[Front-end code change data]

BEGIN

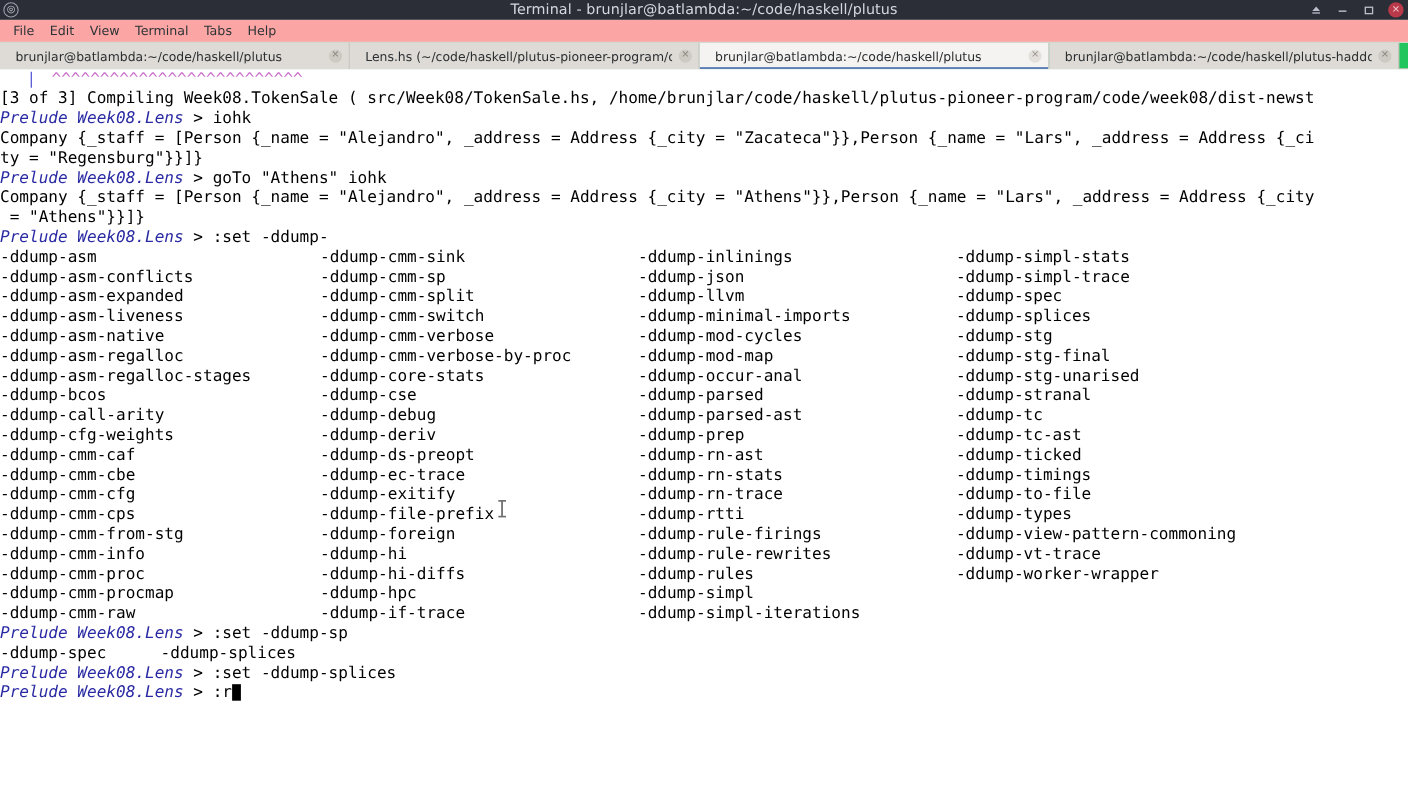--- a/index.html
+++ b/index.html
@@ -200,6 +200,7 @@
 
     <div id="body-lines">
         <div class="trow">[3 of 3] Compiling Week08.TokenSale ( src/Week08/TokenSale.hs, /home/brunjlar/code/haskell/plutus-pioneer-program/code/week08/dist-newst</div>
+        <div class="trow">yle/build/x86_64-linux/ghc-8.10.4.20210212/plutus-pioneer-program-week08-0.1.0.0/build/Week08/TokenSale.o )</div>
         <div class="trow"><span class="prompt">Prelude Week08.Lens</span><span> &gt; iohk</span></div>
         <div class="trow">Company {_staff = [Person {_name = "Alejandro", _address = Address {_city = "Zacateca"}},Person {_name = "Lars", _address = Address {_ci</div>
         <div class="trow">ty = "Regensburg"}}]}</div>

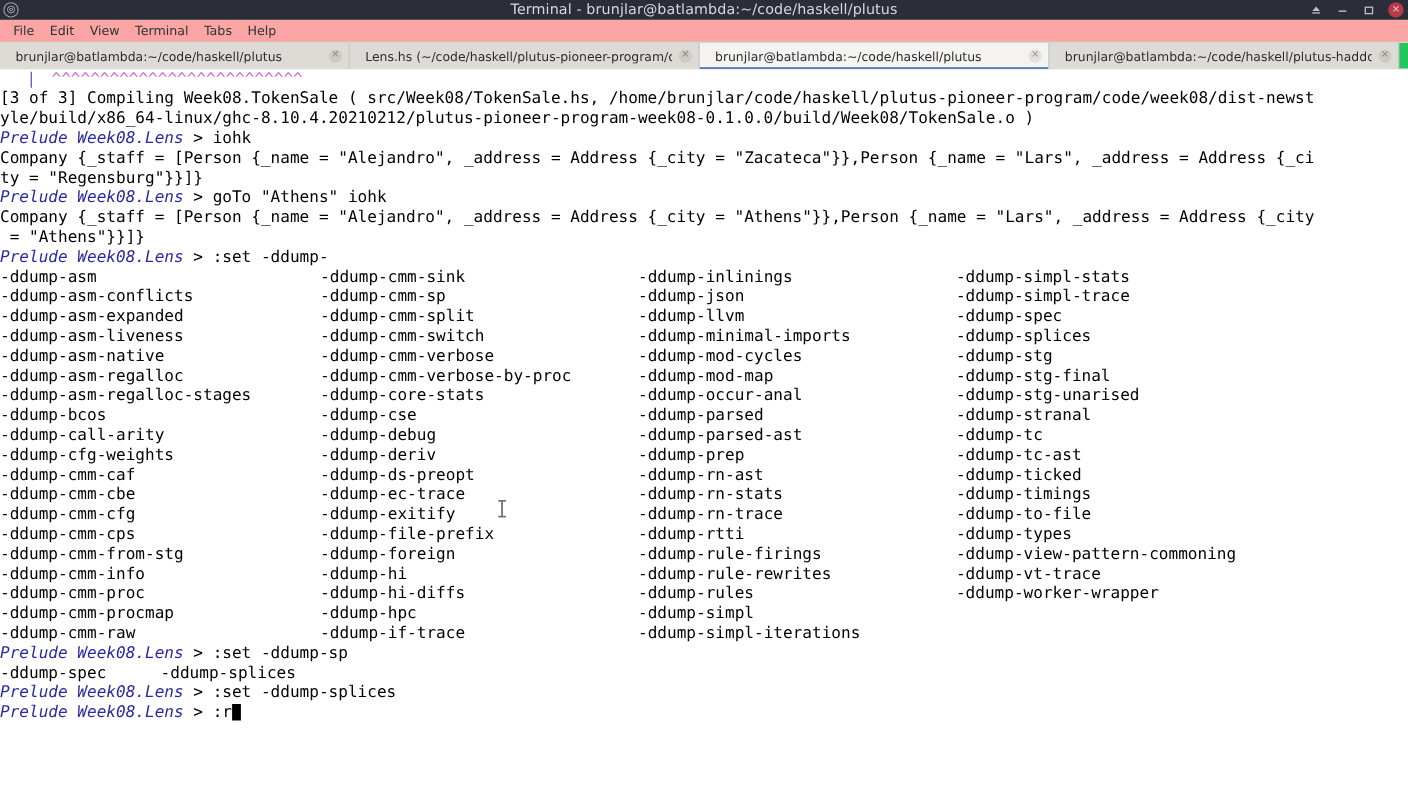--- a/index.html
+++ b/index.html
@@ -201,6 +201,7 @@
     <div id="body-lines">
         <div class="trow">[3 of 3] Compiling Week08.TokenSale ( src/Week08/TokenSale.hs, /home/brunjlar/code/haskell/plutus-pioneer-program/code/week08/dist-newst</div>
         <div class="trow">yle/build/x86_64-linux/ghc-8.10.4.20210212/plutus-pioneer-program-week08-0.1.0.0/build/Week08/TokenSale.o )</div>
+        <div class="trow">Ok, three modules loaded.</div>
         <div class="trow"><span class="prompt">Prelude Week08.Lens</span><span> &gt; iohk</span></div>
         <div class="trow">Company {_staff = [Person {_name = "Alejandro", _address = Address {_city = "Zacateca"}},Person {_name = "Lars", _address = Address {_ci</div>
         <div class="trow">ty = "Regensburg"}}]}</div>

END

*Exercise aim:*
Repeat only the lines between the top of the entries above and the line containing "three modules loaded.</div>", both ends included, without the pictures.

*Output of the exercise:*
--- a/index.html
+++ b/index.html
@@ -200,6 +200,7 @@
 
     <div id="body-lines">
         <div class="trow">[3 of 3] Compiling Week08.TokenSale ( src/Week08/TokenSale.hs, /home/brunjlar/code/haskell/plutus-pioneer-program/code/week08/dist-newst</div>
+        <div class="trow">yle/build/x86_64-linux/ghc-8.10.4.20210212/plutus-pioneer-program-week08-0.1.0.0/build/Week08/TokenSale.o )</div>
         <div class="trow"><span class="prompt">Prelude Week08.Lens</span><span> &gt; iohk</span></div>
         <div class="trow">Company {_staff = [Person {_name = "Alejandro", _address = Address {_city = "Zacateca"}},Person {_name = "Lars", _address = Address {_ci</div>
         <div class="trow">ty = "Regensburg"}}]}</div>

--- a/index.html
+++ b/index.html
@@ -201,6 +201,7 @@
     <div id="body-lines">
         <div class="trow">[3 of 3] Compiling Week08.TokenSale ( src/Week08/TokenSale.hs, /home/brunjlar/code/haskell/plutus-pioneer-program/code/week08/dist-newst</div>
         <div class="trow">yle/build/x86_64-linux/ghc-8.10.4.20210212/plutus-pioneer-program-week08-0.1.0.0/build/Week08/TokenSale.o )</div>
+        <div class="trow">Ok, three modules loaded.</div>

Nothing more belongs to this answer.